- To do:
Reproduce word for word, from the entries below, the line with "a Significant at p<0.05 level", the line with "Gutek BA, Searle", and every line between them, and nothing more.

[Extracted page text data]
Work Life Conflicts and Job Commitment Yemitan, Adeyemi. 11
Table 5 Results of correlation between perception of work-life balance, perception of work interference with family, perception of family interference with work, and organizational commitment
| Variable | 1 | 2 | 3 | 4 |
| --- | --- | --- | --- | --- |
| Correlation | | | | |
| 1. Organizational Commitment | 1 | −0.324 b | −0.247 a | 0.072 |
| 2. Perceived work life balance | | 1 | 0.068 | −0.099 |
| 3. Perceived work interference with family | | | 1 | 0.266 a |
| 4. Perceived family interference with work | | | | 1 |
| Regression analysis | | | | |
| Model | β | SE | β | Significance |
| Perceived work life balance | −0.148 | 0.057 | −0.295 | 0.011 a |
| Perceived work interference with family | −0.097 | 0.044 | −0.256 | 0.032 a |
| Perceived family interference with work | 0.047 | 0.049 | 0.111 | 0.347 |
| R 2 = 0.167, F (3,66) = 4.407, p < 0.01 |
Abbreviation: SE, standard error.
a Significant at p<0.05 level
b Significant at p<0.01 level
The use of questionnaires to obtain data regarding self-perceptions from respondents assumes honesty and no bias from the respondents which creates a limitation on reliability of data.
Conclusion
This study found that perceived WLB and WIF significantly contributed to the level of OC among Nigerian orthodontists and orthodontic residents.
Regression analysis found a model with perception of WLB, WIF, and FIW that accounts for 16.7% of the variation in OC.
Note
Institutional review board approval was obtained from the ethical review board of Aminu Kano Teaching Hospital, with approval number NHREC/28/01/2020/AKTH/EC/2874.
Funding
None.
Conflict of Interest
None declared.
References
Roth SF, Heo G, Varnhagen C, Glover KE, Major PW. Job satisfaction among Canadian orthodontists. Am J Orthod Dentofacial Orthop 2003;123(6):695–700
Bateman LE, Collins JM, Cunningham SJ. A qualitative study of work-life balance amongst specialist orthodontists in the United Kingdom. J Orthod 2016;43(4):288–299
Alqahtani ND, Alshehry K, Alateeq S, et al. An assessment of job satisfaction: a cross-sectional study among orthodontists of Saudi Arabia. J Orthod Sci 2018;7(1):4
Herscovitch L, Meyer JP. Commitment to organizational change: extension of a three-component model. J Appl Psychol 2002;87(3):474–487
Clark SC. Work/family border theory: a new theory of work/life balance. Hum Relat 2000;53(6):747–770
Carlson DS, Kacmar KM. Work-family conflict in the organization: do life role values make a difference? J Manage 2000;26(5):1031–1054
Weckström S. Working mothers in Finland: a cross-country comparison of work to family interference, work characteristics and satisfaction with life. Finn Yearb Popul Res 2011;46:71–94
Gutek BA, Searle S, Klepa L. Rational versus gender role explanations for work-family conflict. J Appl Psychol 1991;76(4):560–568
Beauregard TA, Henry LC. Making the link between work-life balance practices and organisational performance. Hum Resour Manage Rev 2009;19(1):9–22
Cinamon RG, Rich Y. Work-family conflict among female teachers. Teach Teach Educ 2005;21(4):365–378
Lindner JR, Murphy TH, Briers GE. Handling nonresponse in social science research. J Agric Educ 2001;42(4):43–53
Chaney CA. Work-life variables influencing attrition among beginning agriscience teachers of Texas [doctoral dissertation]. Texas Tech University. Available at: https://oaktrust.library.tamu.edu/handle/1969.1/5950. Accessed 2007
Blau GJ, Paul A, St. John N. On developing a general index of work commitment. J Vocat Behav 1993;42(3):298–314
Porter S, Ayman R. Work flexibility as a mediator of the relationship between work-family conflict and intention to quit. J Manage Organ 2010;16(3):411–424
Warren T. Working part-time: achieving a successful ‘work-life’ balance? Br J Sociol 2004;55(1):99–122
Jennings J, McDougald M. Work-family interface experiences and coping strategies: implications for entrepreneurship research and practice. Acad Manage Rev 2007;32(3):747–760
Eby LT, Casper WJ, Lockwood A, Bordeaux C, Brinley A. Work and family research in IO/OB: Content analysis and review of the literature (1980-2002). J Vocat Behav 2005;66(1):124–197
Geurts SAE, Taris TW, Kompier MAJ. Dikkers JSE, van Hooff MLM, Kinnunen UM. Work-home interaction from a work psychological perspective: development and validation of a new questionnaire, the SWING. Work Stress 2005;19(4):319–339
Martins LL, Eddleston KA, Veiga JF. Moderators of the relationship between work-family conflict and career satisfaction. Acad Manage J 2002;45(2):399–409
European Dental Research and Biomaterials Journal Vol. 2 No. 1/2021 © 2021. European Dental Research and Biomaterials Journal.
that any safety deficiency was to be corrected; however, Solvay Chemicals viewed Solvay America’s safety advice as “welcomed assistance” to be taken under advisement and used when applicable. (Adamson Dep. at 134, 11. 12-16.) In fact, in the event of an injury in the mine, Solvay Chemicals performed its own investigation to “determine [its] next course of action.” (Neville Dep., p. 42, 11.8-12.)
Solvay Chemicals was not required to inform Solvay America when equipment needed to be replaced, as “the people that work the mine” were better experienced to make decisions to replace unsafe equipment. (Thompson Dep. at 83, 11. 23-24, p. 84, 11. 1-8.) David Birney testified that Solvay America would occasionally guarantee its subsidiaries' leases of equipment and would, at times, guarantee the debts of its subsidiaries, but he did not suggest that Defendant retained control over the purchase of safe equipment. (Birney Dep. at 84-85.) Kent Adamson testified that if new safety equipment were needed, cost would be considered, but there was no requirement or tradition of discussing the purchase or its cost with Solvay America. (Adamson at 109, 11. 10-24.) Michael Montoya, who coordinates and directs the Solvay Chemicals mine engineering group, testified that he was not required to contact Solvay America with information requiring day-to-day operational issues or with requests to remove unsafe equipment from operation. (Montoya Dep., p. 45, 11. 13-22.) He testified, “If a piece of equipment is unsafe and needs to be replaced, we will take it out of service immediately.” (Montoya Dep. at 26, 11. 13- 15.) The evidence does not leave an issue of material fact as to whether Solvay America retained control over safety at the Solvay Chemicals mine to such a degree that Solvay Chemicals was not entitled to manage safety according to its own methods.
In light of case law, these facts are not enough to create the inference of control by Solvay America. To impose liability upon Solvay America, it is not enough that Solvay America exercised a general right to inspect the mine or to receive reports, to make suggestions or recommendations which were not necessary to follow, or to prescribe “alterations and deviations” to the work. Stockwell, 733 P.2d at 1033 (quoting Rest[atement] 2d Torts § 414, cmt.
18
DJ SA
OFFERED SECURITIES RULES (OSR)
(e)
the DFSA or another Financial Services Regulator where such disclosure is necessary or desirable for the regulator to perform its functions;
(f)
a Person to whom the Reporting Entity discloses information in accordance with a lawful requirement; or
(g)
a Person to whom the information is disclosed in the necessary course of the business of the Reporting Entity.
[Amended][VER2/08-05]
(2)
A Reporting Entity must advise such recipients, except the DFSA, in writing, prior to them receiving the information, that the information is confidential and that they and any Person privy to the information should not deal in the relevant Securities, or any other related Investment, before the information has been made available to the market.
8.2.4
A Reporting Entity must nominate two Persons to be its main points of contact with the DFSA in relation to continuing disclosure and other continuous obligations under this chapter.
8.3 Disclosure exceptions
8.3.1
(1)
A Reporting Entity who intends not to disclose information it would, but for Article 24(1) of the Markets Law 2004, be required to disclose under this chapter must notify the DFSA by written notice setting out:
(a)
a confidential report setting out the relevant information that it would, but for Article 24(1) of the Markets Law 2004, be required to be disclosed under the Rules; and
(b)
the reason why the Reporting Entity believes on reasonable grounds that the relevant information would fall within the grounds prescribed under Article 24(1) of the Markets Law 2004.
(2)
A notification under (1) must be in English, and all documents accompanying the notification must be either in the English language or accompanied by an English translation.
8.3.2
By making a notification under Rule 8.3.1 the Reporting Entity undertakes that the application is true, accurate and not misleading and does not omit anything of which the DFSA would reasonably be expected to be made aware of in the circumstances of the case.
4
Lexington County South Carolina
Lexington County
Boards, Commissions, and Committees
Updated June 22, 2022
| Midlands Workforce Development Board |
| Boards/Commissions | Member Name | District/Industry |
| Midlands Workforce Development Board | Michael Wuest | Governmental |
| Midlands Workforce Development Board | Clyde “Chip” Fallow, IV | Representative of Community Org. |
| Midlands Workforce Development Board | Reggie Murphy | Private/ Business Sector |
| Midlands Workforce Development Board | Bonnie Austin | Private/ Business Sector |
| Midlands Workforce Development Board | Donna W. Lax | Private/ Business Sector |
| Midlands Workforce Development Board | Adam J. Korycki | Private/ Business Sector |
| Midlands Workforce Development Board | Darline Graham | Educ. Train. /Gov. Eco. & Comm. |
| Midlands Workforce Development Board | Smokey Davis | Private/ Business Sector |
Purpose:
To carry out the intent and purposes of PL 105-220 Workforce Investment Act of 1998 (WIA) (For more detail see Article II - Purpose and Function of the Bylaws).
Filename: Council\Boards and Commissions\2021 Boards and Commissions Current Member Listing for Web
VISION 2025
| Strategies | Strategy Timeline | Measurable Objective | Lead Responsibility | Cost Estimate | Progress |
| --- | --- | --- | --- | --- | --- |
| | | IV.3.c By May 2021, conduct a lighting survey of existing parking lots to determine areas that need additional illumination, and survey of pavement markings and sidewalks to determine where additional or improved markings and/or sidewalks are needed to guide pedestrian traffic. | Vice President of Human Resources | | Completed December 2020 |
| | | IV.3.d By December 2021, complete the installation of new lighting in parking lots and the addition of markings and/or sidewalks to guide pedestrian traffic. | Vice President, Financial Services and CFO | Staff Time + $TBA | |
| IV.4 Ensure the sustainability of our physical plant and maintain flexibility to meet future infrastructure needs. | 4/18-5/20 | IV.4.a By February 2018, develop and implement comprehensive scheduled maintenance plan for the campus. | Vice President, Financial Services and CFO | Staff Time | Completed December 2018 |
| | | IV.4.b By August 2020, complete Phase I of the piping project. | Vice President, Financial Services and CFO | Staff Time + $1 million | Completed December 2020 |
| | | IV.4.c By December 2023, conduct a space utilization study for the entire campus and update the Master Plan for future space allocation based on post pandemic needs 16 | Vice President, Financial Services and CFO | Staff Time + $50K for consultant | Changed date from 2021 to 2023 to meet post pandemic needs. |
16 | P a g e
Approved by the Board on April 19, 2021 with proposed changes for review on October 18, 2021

- Answer box:
a Significant at p<0.05 level
b Significant at p<0.01 level
The use of questionnaires to obtain data regarding self-perceptions from respondents assumes honesty and no bias from the respondents which creates a limitation on reliability of data.
Conclusion
This study found that perceived WLB and WIF significantly contributed to the level of OC among Nigerian orthodontists and orthodontic residents.
Regression analysis found a model with perception of WLB, WIF, and FIW that accounts for 16.7% of the variation in OC.
Note
Institutional review board approval was obtained from the ethical review board of Aminu Kano Teaching Hospital, with approval number NHREC/28/01/2020/AKTH/EC/2874.
Funding
None.
Conflict of Interest
None declared.
References
Roth SF, Heo G, Varnhagen C, Glover KE, Major PW. Job satisfaction among Canadian orthodontists. Am J Orthod Dentofacial Orthop 2003;123(6):695–700
Bateman LE, Collins JM, Cunningham SJ. A qualitative study of work-life balance amongst specialist orthodontists in the United Kingdom. J Orthod 2016;43(4):288–299
Alqahtani ND, Alshehry K, Alateeq S, et al. An assessment of job satisfaction: a cross-sectional study among orthodontists of Saudi Arabia. J Orthod Sci 2018;7(1):4
Herscovitch L, Meyer JP. Commitment to organizational change: extension of a three-component model. J Appl Psychol 2002;87(3):474–487
Clark SC. Work/family border theory: a new theory of work/life balance. Hum Relat 2000;53(6):747–770
Carlson DS, Kacmar KM. Work-family conflict in the organization: do life role values make a difference? J Manage 2000;26(5):1031–1054
Weckström S. Working mothers in Finland: a cross-country comparison of work to family interference, work characteristics and satisfaction with life. Finn Yearb Popul Res 2011;46:71–94
Gutek BA, Searle S, Klepa L. Rational versus gender role explanations for work-family conflict. J Appl Psychol 1991;76(4):560–568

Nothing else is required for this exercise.